**Information provided:**
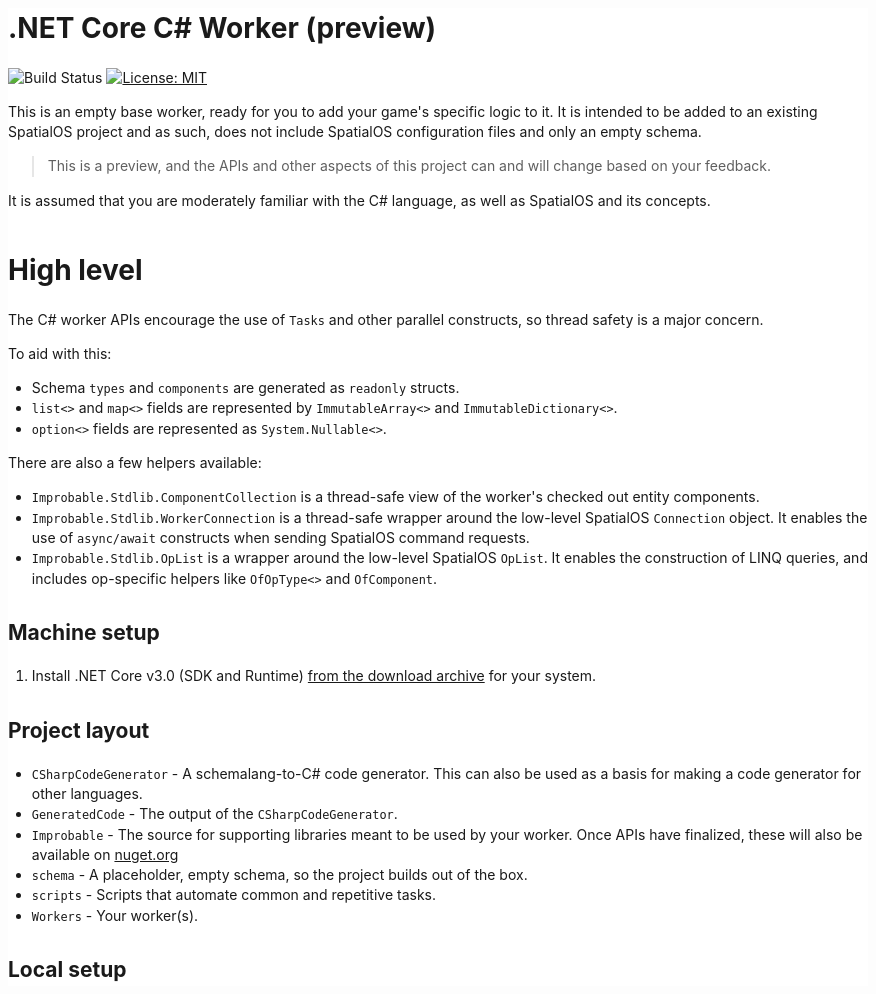 # .NET Core C# Worker (preview)

![Build Status](https://badge.buildkite.com/f426be96e9dc5ae832eccefdfedf4291a8bbd6c6ec3b8abce0.svg?branch=master) [![License: MIT](https://img.shields.io/badge/License-MIT-yellow.svg)](https://opensource.org/licenses/MIT)

This is an empty base worker, ready for you to add your game's specific logic to it.
It is intended to be added to an existing SpatialOS project and as such, does not include SpatialOS configuration files and only an empty schema.

> This is a preview, and the APIs and other aspects of this project can and will change based on your feedback.

It is assumed that you are moderately familiar with the C# language, as well as SpatialOS and its concepts.

# High level

The C# worker APIs encourage the use of `Tasks` and other parallel constructs, so thread safety is a major concern.

To aid with this:

* Schema `types` and `components` are generated as `readonly` structs.
* `list<>` and `map<>` fields are represented by `ImmutableArray<>` and `ImmutableDictionary<>`.
* `option<>` fields are represented as `System.Nullable<>`.

There are also a few helpers available:

* `Improbable.Stdlib.ComponentCollection` is a thread-safe view of the worker's checked out entity components.
* `Improbable.Stdlib.WorkerConnection` is a thread-safe wrapper around the low-level SpatialOS `Connection` object. It enables the use of `async/await` constructs when sending SpatialOS command requests.
* `Improbable.Stdlib.OpList` is a wrapper around the low-level SpatialOS `OpList`. It enables the construction of LINQ queries, and includes op-specific helpers like `OfOpType<>` and `OfComponent`.

## Machine setup

1. Install .NET Core v3.0 (SDK and Runtime) [from the download archive](https://dotnet.microsoft.com/download/dotnet-core) for your system.

## Project layout

* `CSharpCodeGenerator` - A schemalang-to-C# code generator. This can also be used as a basis for making a code generator for other languages.
* `GeneratedCode` - The output of the `CSharpCodeGenerator`.
* `Improbable` - The source for supporting libraries meant to be used by your worker. Once APIs have finalized, these will also be available on [nuget.org]
* `schema` - A placeholder, empty schema, so the project builds out of the box.
* `scripts` - Scripts that automate common and repetitive tasks.
* `Workers` - Your worker(s).

## Local setup


[nuget.org]: https://nuget.org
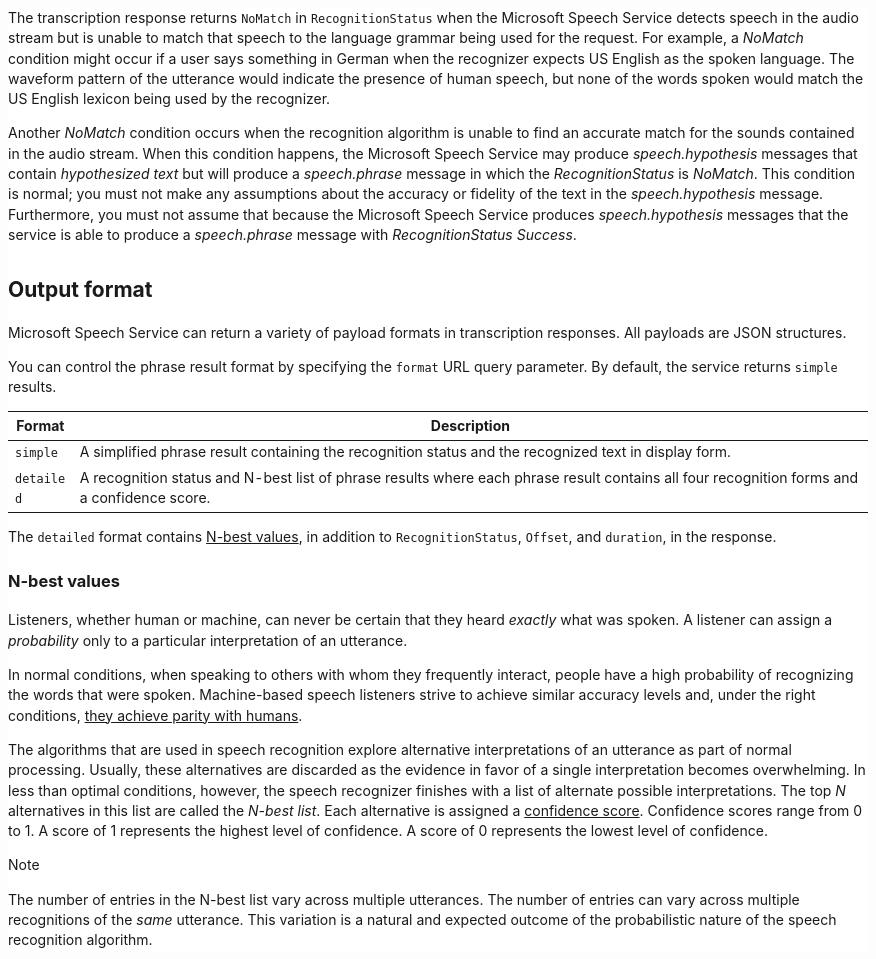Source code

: The transcription response returns `NoMatch` in `RecognitionStatus` when the Microsoft Speech Service detects speech in the audio stream but is unable to match that speech to the language grammar being used for the request. For example, a *NoMatch* condition might occur if a user says something in German when the recognizer expects US English as the spoken language. The waveform pattern of the utterance would indicate the presence of human speech, but none of the words spoken would match the US English lexicon being used by the recognizer.

Another *NoMatch* condition occurs when the recognition algorithm is unable to find an accurate match for the sounds contained in the audio stream. When this condition happens, the Microsoft Speech Service may produce *speech.hypothesis* messages that contain *hypothesized text* but will produce a *speech.phrase* message in which the *RecognitionStatus* is *NoMatch*. This condition is normal; you must not make any assumptions about the accuracy or fidelity of the text in the *speech.hypothesis* message. Furthermore, you must not assume that because the Microsoft Speech Service produces *speech.hypothesis* messages that the service is able to produce a *speech.phrase* message with *RecognitionStatus* *Success*.

## Output format

Microsoft Speech Service can return a variety of payload formats in transcription responses. All payloads are JSON structures.

You can control the phrase result format by specifying the `format` URL query parameter. By default, the service returns `simple` results.

| Format | Description |
|-----|-----|
| `simple` | A simplified phrase result containing the recognition status and the recognized text in display form. |
| `detailed` | A recognition status and N-best list of phrase results where each phrase result contains all four recognition forms and a confidence score. |

The `detailed` format contains [N-best values](#n-best-values), in addition to `RecognitionStatus`, `Offset`, and `duration`, in the response.

### N-best values

Listeners, whether human or machine, can never be certain that they heard *exactly* what was spoken. A listener can assign a *probability* only to a particular interpretation of an utterance. 

In normal conditions, when speaking to others with whom they frequently interact, people have a high probability of recognizing the words that were spoken. Machine-based speech listeners strive to achieve similar accuracy levels and, under the right conditions, [they achieve parity with humans](https://blogs.microsoft.com/next/2016/10/18/historic-achievement-microsoft-researchers-reach-human-parity-conversational-speech-recognition/#sm.001ykosqs14zte8qyxj2k9o28oz5v).

The algorithms that are used in speech recognition explore alternative interpretations of an utterance as part of normal processing. Usually, these alternatives are discarded as the evidence in favor of a single interpretation becomes overwhelming. In less than optimal conditions, however, the speech recognizer finishes with a list of alternate possible interpretations. The top *N* alternatives in this list are called the *N-best list*. Each alternative is assigned a [confidence score](#confidence). Confidence scores range from 0 to 1. A score of 1 represents the highest level of confidence. A score of 0 represents the lowest level of confidence.

> [!NOTE]
> The number of entries in the N-best list vary across multiple utterances. The number of entries can vary across multiple recognitions of the *same* utterance. This variation is a natural and expected outcome of the probabilistic nature of the speech recognition algorithm.
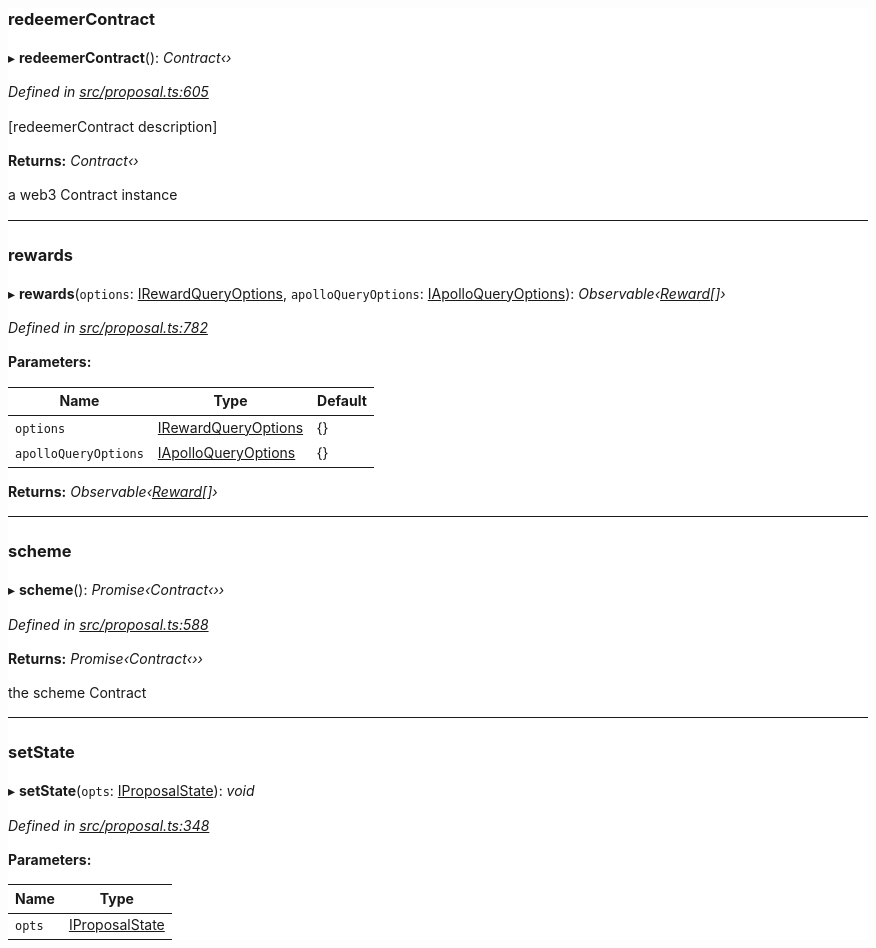 ###  redeemerContract

▸ **redeemerContract**(): *Contract‹›*

*Defined in [src/proposal.ts:605](https://github.com/dorgtech/client/blob/19b4373/src/proposal.ts#L605)*

[redeemerContract description]

**Returns:** *Contract‹›*

a web3 Contract instance

___

###  rewards

▸ **rewards**(`options`: [IRewardQueryOptions](../interfaces/irewardqueryoptions.md), `apolloQueryOptions`: [IApolloQueryOptions](../interfaces/iapolloqueryoptions.md)): *Observable‹[Reward](reward.md)[]›*

*Defined in [src/proposal.ts:782](https://github.com/dorgtech/client/blob/19b4373/src/proposal.ts#L782)*

**Parameters:**

Name | Type | Default |
------ | ------ | ------ |
`options` | [IRewardQueryOptions](../interfaces/irewardqueryoptions.md) |  {} |
`apolloQueryOptions` | [IApolloQueryOptions](../interfaces/iapolloqueryoptions.md) |  {} |

**Returns:** *Observable‹[Reward](reward.md)[]›*

___

###  scheme

▸ **scheme**(): *Promise‹Contract‹››*

*Defined in [src/proposal.ts:588](https://github.com/dorgtech/client/blob/19b4373/src/proposal.ts#L588)*

**Returns:** *Promise‹Contract‹››*

the scheme Contract

___

###  setState

▸ **setState**(`opts`: [IProposalState](../interfaces/iproposalstate.md)): *void*

*Defined in [src/proposal.ts:348](https://github.com/dorgtech/client/blob/19b4373/src/proposal.ts#L348)*

**Parameters:**

Name | Type |
------ | ------ |
`opts` | [IProposalState](../interfaces/iproposalstate.md) |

**Exercise details:**
Reproduce the source text of all the items above character for character, without the pictures.

**Task output:**
 # .NET Core C# Worker (preview)

![Build Status](https://badge.buildkite.com/f426be96e9dc5ae832eccefdfedf4291a8bbd6c6ec3b8abce0.svg?branch=master) [![License: MIT](https://img.shields.io/badge/License-MIT-yellow.svg)](https://opensource.org/licenses/MIT)

This is an empty base worker, ready for you to add your game's specific logic to it.
It is intended to be added to an existing SpatialOS project and as such, does not include SpatialOS configuration files and only an empty schema.

> This is a preview, and the APIs and other aspects of this project can and will change based on your feedback.

It is assumed that you are moderately familiar with the C# language, as well as SpatialOS and its concepts.

# High level

The C# worker APIs encourage the use of `Tasks` and other parallel constructs, so thread safety is a major concern.

To aid with this:

* Schema `types` and `components` are generated as `readonly` structs.
* `list<>` and `map<>` fields are represented by `ImmutableArray<>` and `ImmutableDictionary<>`.
* `option<>` fields are represented as `System.Nullable<>`.

There are also a few helpers available:

* `Improbable.Stdlib.ComponentCollection` is a thread-safe view of the worker's checked out entity components.
* `Improbable.Stdlib.WorkerConnection` is a thread-safe wrapper around the low-level SpatialOS `Connection` object. It enables the use of `async/await` constructs when sending SpatialOS command requests.
* `Improbable.Stdlib.OpList` is a wrapper around the low-level SpatialOS `OpList`. It enables the construction of LINQ queries, and includes op-specific helpers like `OfOpType<>` and `OfComponent`.

## Machine setup

1. Install .NET Core v3.0 (SDK and Runtime) [from the download archive](https://dotnet.microsoft.com/download/dotnet-core) for your system.

## Project layout

* `CSharpCodeGenerator` - A schemalang-to-C# code generator. This can also be used as a basis for making a code generator for other languages.
* `GeneratedCode` - The output of the `CSharpCodeGenerator`.
* `Improbable` - The source for supporting libraries meant to be used by your worker. Once APIs have finalized, these will also be available on [nuget.org]
* `schema` - A placeholder, empty schema, so the project builds out of the box.
* `scripts` - Scripts that automate common and repetitive tasks.
* `Workers` - Your worker(s).

## Local setup


[nuget.org]: https://nuget.org
Source code

: The transcription response returns `NoMatch` in `RecognitionStatus` when the Microsoft Speech Service detects speech in the audio stream but is unable to match that speech to the language grammar being used for the request. For example, a *NoMatch* condition might occur if a user says something in German when the recognizer expects US English as the spoken language. The waveform pattern of the utterance would indicate the presence of human speech, but none of the words spoken would match the US English lexicon being used by the recognizer.

Another *NoMatch* condition occurs when the recognition algorithm is unable to find an accurate match for the sounds contained in the audio stream. When this condition happens, the Microsoft Speech Service may produce *speech.hypothesis* messages that contain *hypothesized text* but will produce a *speech.phrase* message in which the *RecognitionStatus* is *NoMatch*. This condition is normal; you must not make any assumptions about the accuracy or fidelity of the text in the *speech.hypothesis* message. Furthermore, you must not assume that because the Microsoft Speech Service produces *speech.hypothesis* messages that the service is able to produce a *speech.phrase* message with *RecognitionStatus* *Success*.

## Output format

Microsoft Speech Service can return a variety of payload formats in transcription responses. All payloads are JSON structures.

You can control the phrase result format by specifying the `format` URL query parameter. By default, the service returns `simple` results.

| Format | Description |
|-----|-----|
| `simple` | A simplified phrase result containing the recognition status and the recognized text in display form. |
| `detailed` | A recognition status and N-best list of phrase results where each phrase result contains all four recognition forms and a confidence score. |

The `detailed` format contains [N-best values](#n-best-values), in addition to `RecognitionStatus`, `Offset`, and `duration`, in the response.

### N-best values

Listeners, whether human or machine, can never be certain that they heard *exactly* what was spoken. A listener can assign a *probability* only to a particular interpretation of an utterance. 

In normal conditions, when speaking to others with whom they frequently interact, people have a high probability of recognizing the words that were spoken. Machine-based speech listeners strive to achieve similar accuracy levels and, under the right conditions, [they achieve parity with humans](https://blogs.microsoft.com/next/2016/10/18/historic-achievement-microsoft-researchers-reach-human-parity-conversational-speech-recognition/#sm.001ykosqs14zte8qyxj2k9o28oz5v).

The algorithms that are used in speech recognition explore alternative interpretations of an utterance as part of normal processing. Usually, these alternatives are discarded as the evidence in favor of a single interpretation becomes overwhelming. In less than optimal conditions, however, the speech recognizer finishes with a list of alternate possible interpretations. The top *N* alternatives in this list are called the *N-best list*. Each alternative is assigned a [confidence score](#confidence). Confidence scores range from 0 to 1. A score of 1 represents the highest level of confidence. A score of 0 represents the lowest level of confidence.

> [!NOTE]
> The number of entries in the N-best list vary across multiple utterances. The number of entries can vary across multiple recognitions of the *same* utterance. This variation is a natural and expected outcome of the probabilistic nature of the speech recognition algorithm.
 ###  redeemerContract

▸ **redeemerContract**(): *Contract‹›*

*Defined in [src/proposal.ts:605](https://github.com/dorgtech/client/blob/19b4373/src/proposal.ts#L605)*

[redeemerContract description]

**Returns:** *Contract‹›*

a web3 Contract instance

___

###  rewards

▸ **rewards**(`options`: [IRewardQueryOptions](../interfaces/irewardqueryoptions.md), `apolloQueryOptions`: [IApolloQueryOptions](../interfaces/iapolloqueryoptions.md)): *Observable‹[Reward](reward.md)[]›*

*Defined in [src/proposal.ts:782](https://github.com/dorgtech/client/blob/19b4373/src/proposal.ts#L782)*

**Parameters:**

Name | Type | Default |
------ | ------ | ------ |
`options` | [IRewardQueryOptions](../interfaces/irewardqueryoptions.md) |  {} |
`apolloQueryOptions` | [IApolloQueryOptions](../interfaces/iapolloqueryoptions.md) |  {} |

**Returns:** *Observable‹[Reward](reward.md)[]›*

___

###  scheme

▸ **scheme**(): *Promise‹Contract‹››*

*Defined in [src/proposal.ts:588](https://github.com/dorgtech/client/blob/19b4373/src/proposal.ts#L588)*

**Returns:** *Promise‹Contract‹››*

the scheme Contract

___

###  setState

▸ **setState**(`opts`: [IProposalState](../interfaces/iproposalstate.md)): *void*

*Defined in [src/proposal.ts:348](https://github.com/dorgtech/client/blob/19b4373/src/proposal.ts#L348)*

**Parameters:**

Name | Type |
------ | ------ |
`opts` | [IProposalState](../interfaces/iproposalstate.md) |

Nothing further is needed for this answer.